Monday, November 8, 2010

USDA wants you to eat more fast-food cheese

So, cheese is delicious! But a USDA partnership with fast-food restaurants to develop and market crappy, cheese-crammed, heart-attack inducing foods? Something stinks and it ain't Limburger.

The New York Times published an investigation this weekend of the USDA's own Dairy Management, which pushes Americans to buy more cheese (in return for dairy industry lobbying funds) even as the department preaches healthy eating and funds anti-obesity initiatives. We eat more than three times the amount of cheese now than in the 1970s. Here it is, in case you missed it.

The USDA is behind such gems including Pizza Hut's Cheesy Bites pizza, Wendy's Double Melt, Burger King's Cheesy Angus Bacon cheeseburger and an extra cheesy Domino's pizza. All are packed with calories and saturated fat.

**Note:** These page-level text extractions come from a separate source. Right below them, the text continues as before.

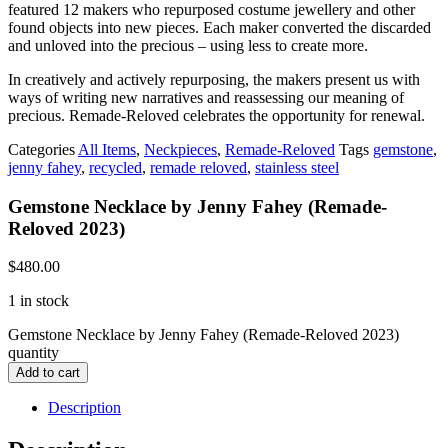
featured 12 makers who repurposed costume jewellery and other
found objects into new pieces. Each maker converted the discarded
and unloved into the precious – using less to create more.
In creatively and actively repurposing, the makers present us with
ways of writing new narratives and reassessing our meaning of
precious. Remade-Reloved celebrates the opportunity for renewal.
Categories
All Items
,
Neckpieces
,
Remade-Reloved
Tags
gemstone
,
jenny fahey
,
recycled
,
remade reloved
,
stainless steel
Gemstone Necklace by Jenny Fahey (Remade-
Reloved 2023)
$
480.00
1 in stock
Gemstone Necklace by Jenny Fahey (Remade-Reloved 2023)
quantity
Add to cart
Description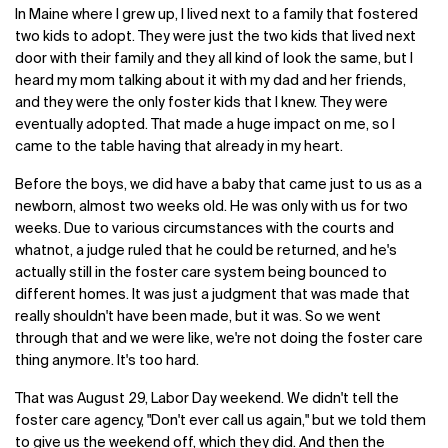
In Maine where I grew up, I lived next to a family that fostered
two kids to adopt. They were just the two kids that lived next
door with their family and they all kind of look the same, but I
heard my mom talking about it with my dad and her friends,
and they were the only foster kids that I knew. They were
eventually adopted. That made a huge impact on me, so I
came to the table having that already in my heart.
Before the boys, we did have a baby that came just to us as a
newborn, almost two weeks old. He was only with us for two
weeks. Due to various circumstances with the courts and
whatnot, a judge ruled that he could be returned, and he's
actually still in the foster care system being bounced to
different homes. It was just a judgment that was made that
really shouldn't have been made, but it was. So we went
through that and we were like, we're not doing the foster care
thing anymore. It's too hard.
That was August 29, Labor Day weekend. We didn't tell the
foster care agency, "Don't ever call us again," but we told them
to give us the weekend off, which they did. And then the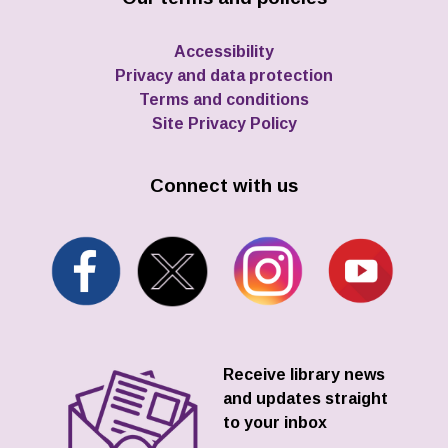
Accessibility
Privacy and data protection
Terms and conditions
Site Privacy Policy
Connect with us
Receive library news
and updates straight
to your inbox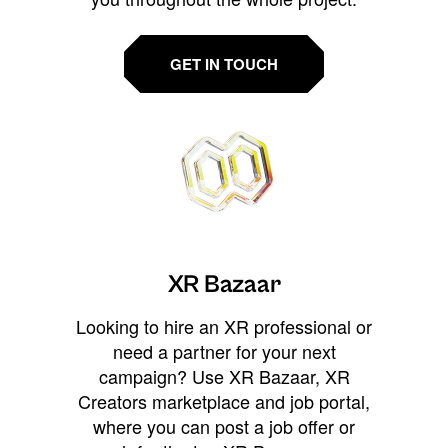
GET IN TOUCH
XR Bazaar
Looking to hire an XR professional or
need a partner for your next
campaign? Use XR Bazaar, XR
Creators marketplace and job portal,
where you can post a job offer or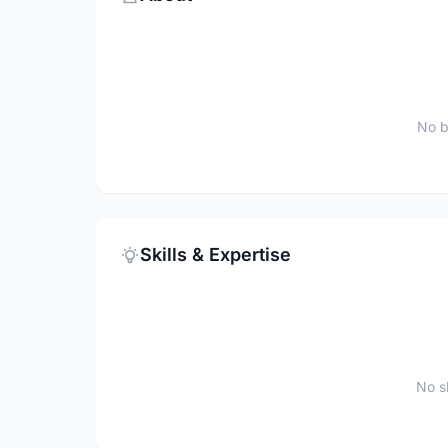
No b
Skills & Expertise
No sk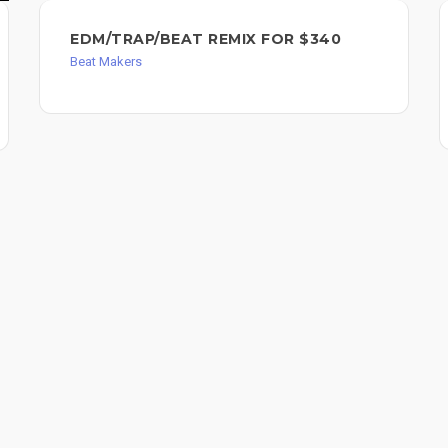
EDM/TRAP/BEAT REMIX FOR $340
Beat Makers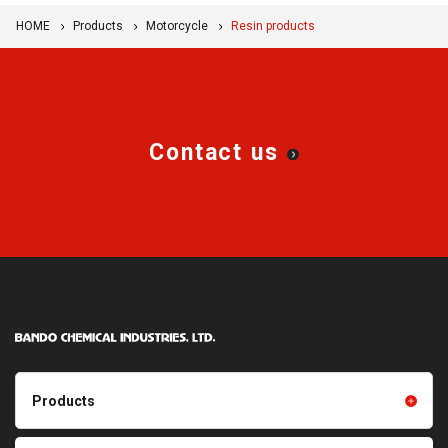
HOME
Products
Motorcycle
Resin products
Contact us
Products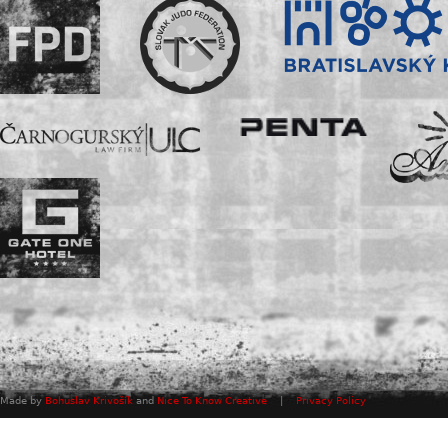
Made by
Bohuslav Krivošík
and
Nice To Know Creative
|
Privacy Policy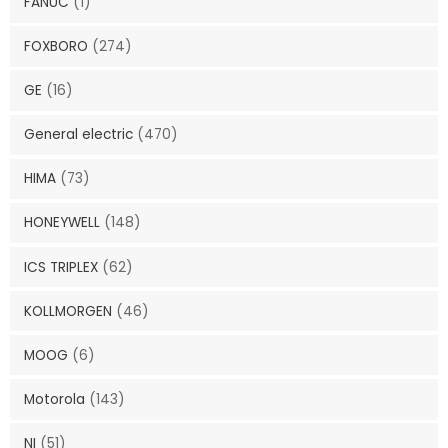
FANUC
(1)
FOXBORO
(274)
GE
(16)
General electric
(470)
HIMA
(73)
HONEYWELL
(148)
ICS TRIPLEX
(62)
KOLLMORGEN
(46)
MOOG
(6)
Motorola
(143)
NI
(51)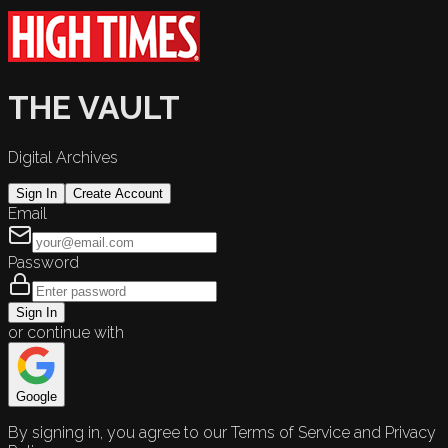
THE VAULT
Digital Archives
Sign In
Create Account
Email
Password
Sign In
or continue with
Google
By signing in, you agree to our Terms of Service and Privacy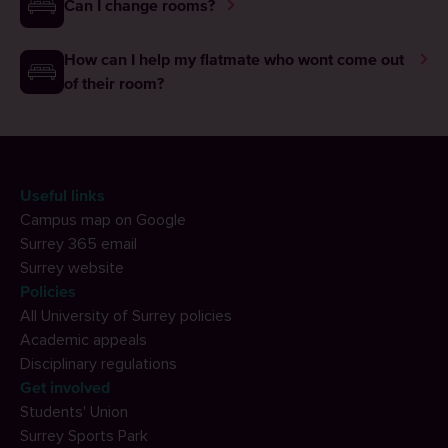
Can I change rooms?
How can I help my flatmate who wont come out
of their room?
Useful links
Campus map on Google
Surrey 365 email
Surrey website
Policies
All University of Surrey policies
Academic appeals
Disciplinary regulations
Get involved
Students' Union
Surrey Sports Park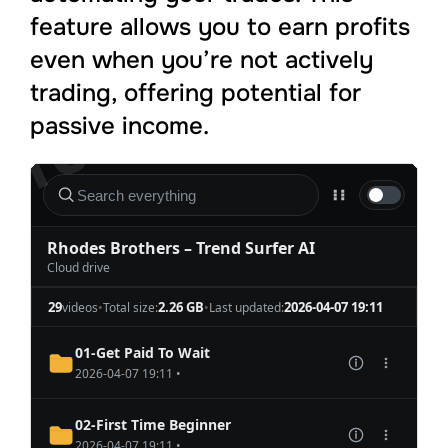
feature allows you to earn profits
even when you’re not actively
trading, offering potential for
passive income.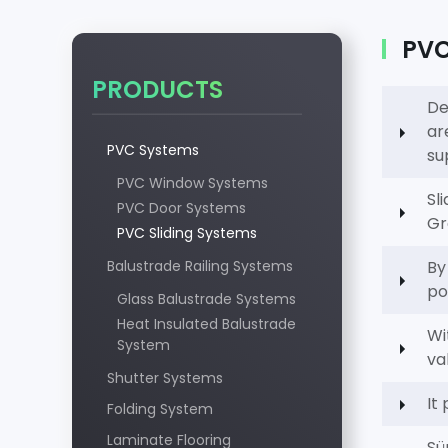
PVC 
PRODUCTS
De
ar
PVC Systems
su
PVC Window Systems
Sl
PVC Door Systems
Gr
PVC Sliding Systems
Balustrade Railing Systems
By
po
Glass Balustrade Systems
Heat Insulated Balustrade
Wi
System
va
Shutter Systems
It
Folding System
Laminate Flooring
Sü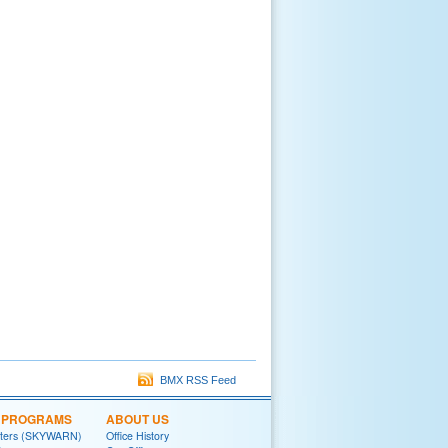
BMX RSS Feed
L PROGRAMS
ABOUT US
tters (SKYWARN)
Office History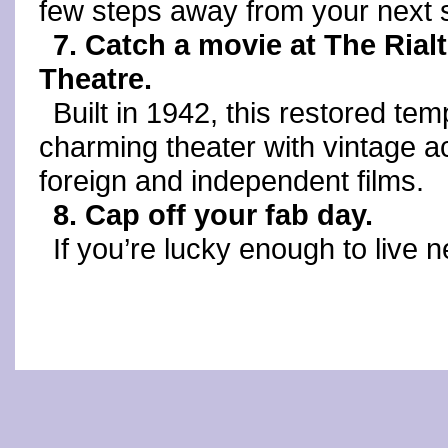
few steps away from your next 
7. Catch a movie at The Rial
Theatre.
Built in 1942, this restored tem
charming theater with vintage 
foreign and independent films.
8. Cap off your fab day.
If you’re lucky enough to live n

Marion Nestle, author of Food Politics, wrote on her blog today that we shouldn't be so shocked, as after all, the USDA has always worked hand in hand with the dairy industry -- that was its purpose. "Only in the 1970s, did the USDA pick up all those pesky food assistance programs and capture the 'lead federal agency' role in providing dietary advice to the public."

The USDA's double-dealing is hardly shocking, of course, given the flood of industry lobbying dollars within every federal nook. But the implications at the intersection of poverty, health, food access, nutrition and race (fast-food restaurants target low-income areas and those in low-income struggle most with obesity and access to affordable, healthy foods) makes this feel somewhat indicative of what food activists are up against.